◆ TO DO ◆
According to the court order below, what does the subpoena issued to Dr. Husted seek?

Summary
denying the plaintiff's motion to quash the defendant's subpoena where the plaintiff lacked standing but nevertheless sua sponte quashing the subpoenas as outside the bounds of Rule 26(b)
Summary of this case from Jefferson v. Biogen IDEC Inc.Opinion
1:07cv345.
August 11, 2008
ORDER
THIS MATTER is before the court on plaintiff's Motion to Quash Defendant's Subpoena to Dr. David Husted, M.D.
The subpoena issued to Dr. Husted, a testifying expert retained by plaintiff, seeks production of certain documents he reviewed in preparing his opinion. Plaintiff asserts that a subpoena duces tecum is a "naked subpoena," and that the only proper method for obtaining such materials under Rule 26 is through deposing Dr. Husted, at which time the documents could be reviewed by defendant's counsel. Defendant opposes the motion, first arguing that plaintiff lacks standing to move to quash a subpoena issued to a non-party, and second that the federal rules in no way limit the use of a subpoena duces tecum in securing documents from an expert in advance of a deposition. Defendant appears to be correct on both arguments.

◆ GIVEN INFORMATION ◆
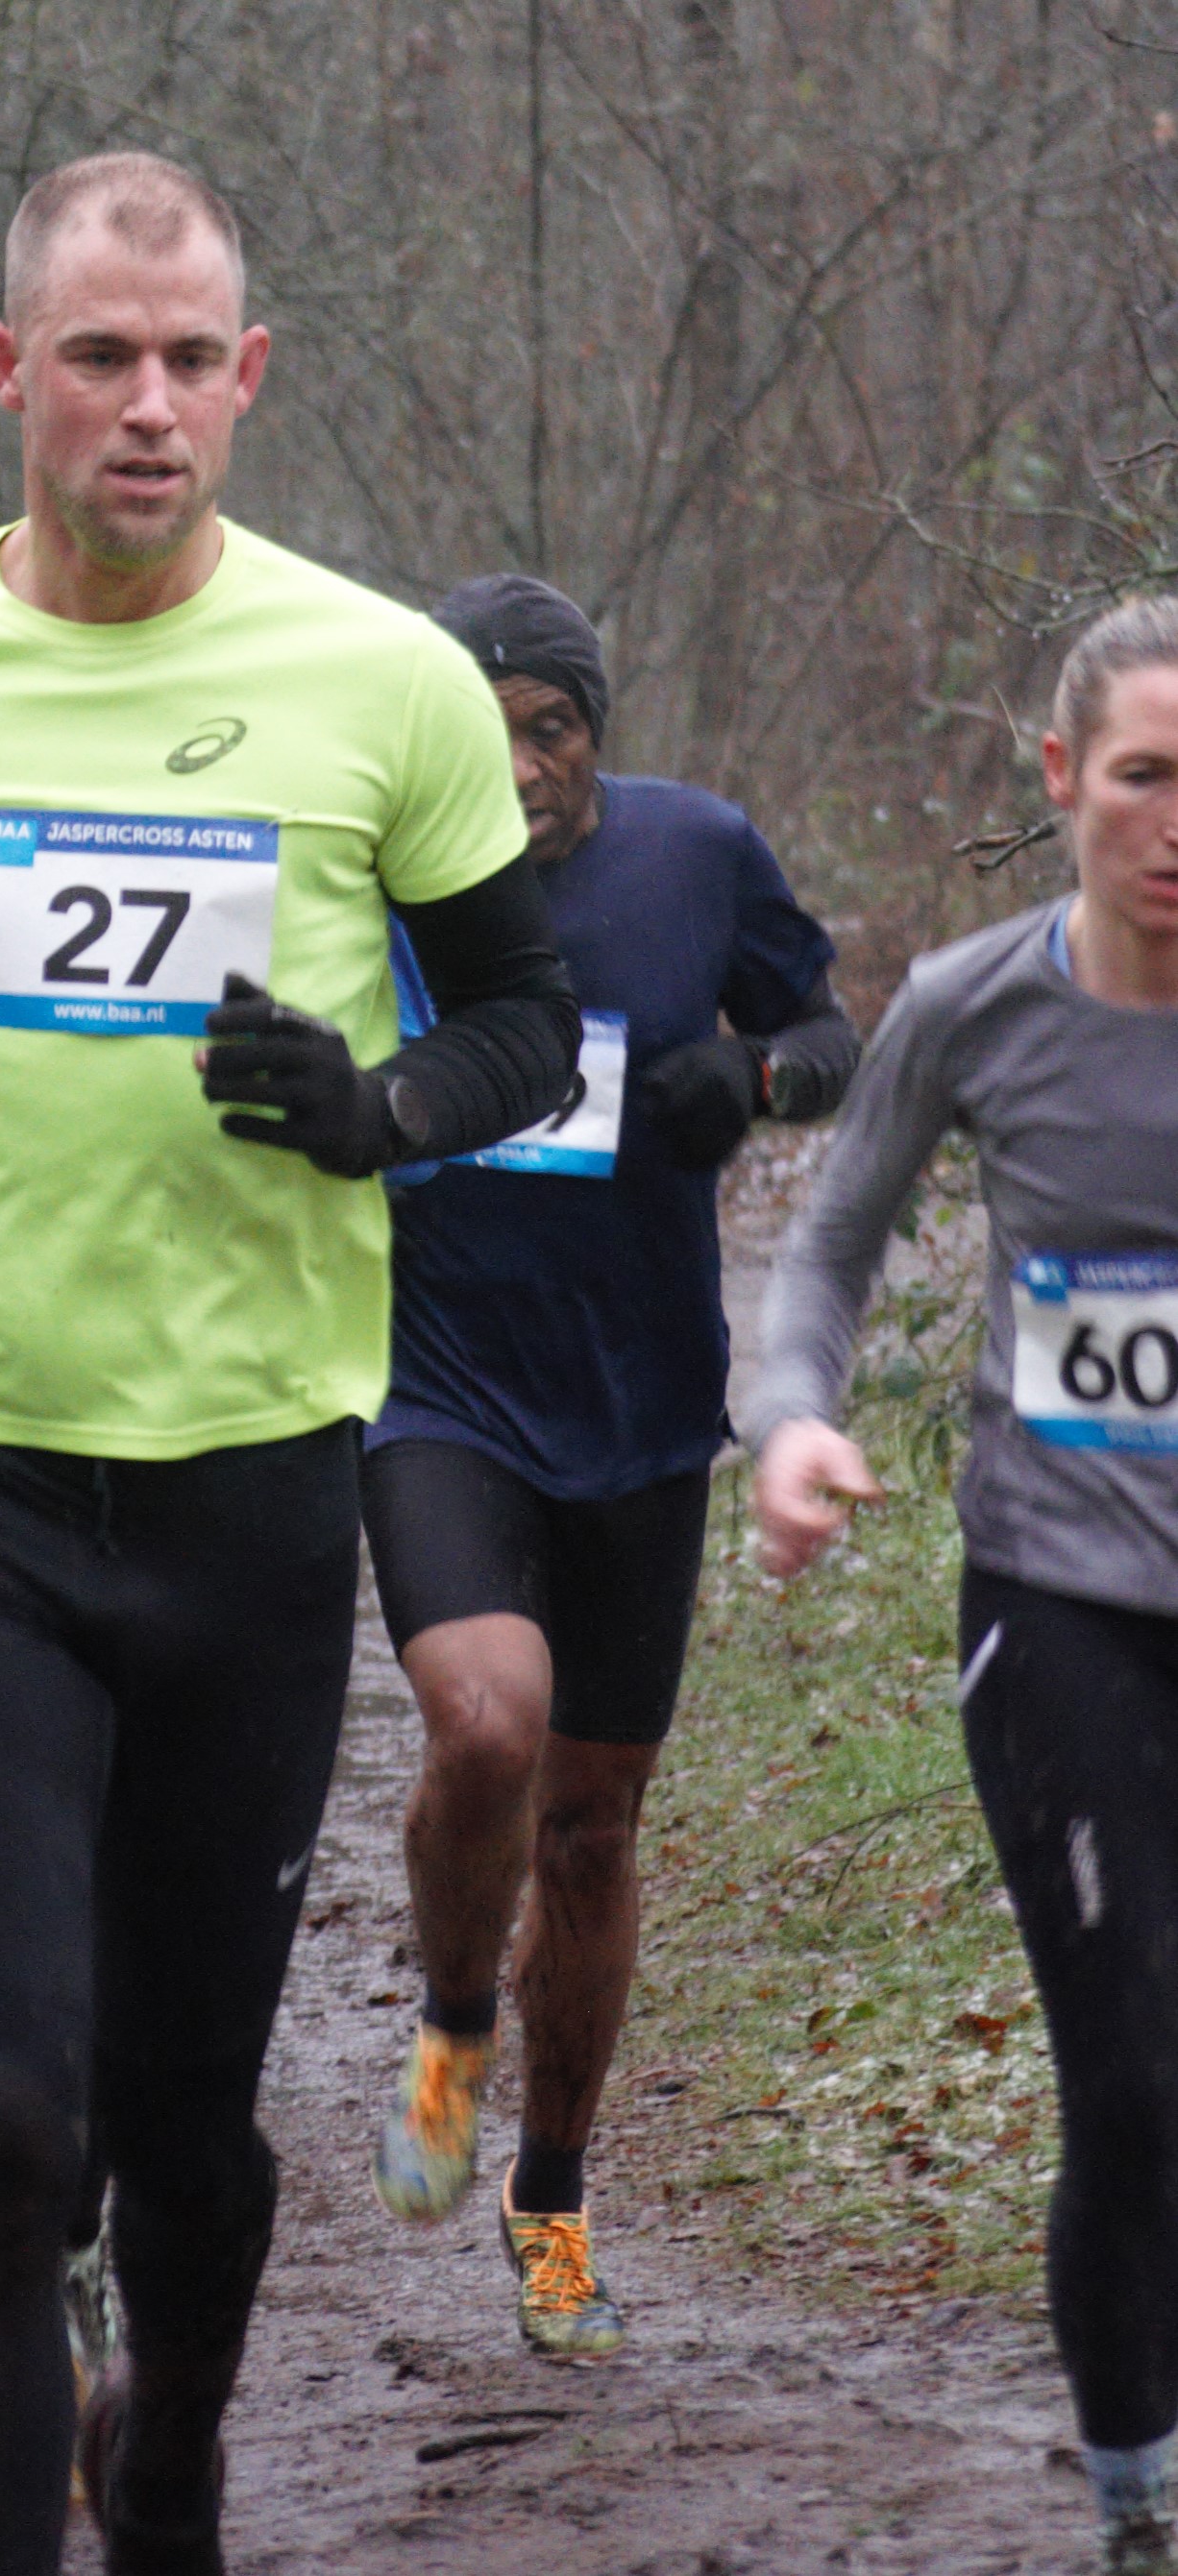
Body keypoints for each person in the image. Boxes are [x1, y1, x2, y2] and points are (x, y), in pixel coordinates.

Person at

◆ EXERCISE OUTPUT ◆
Production of certain documents he reviewed in preparing his opinion.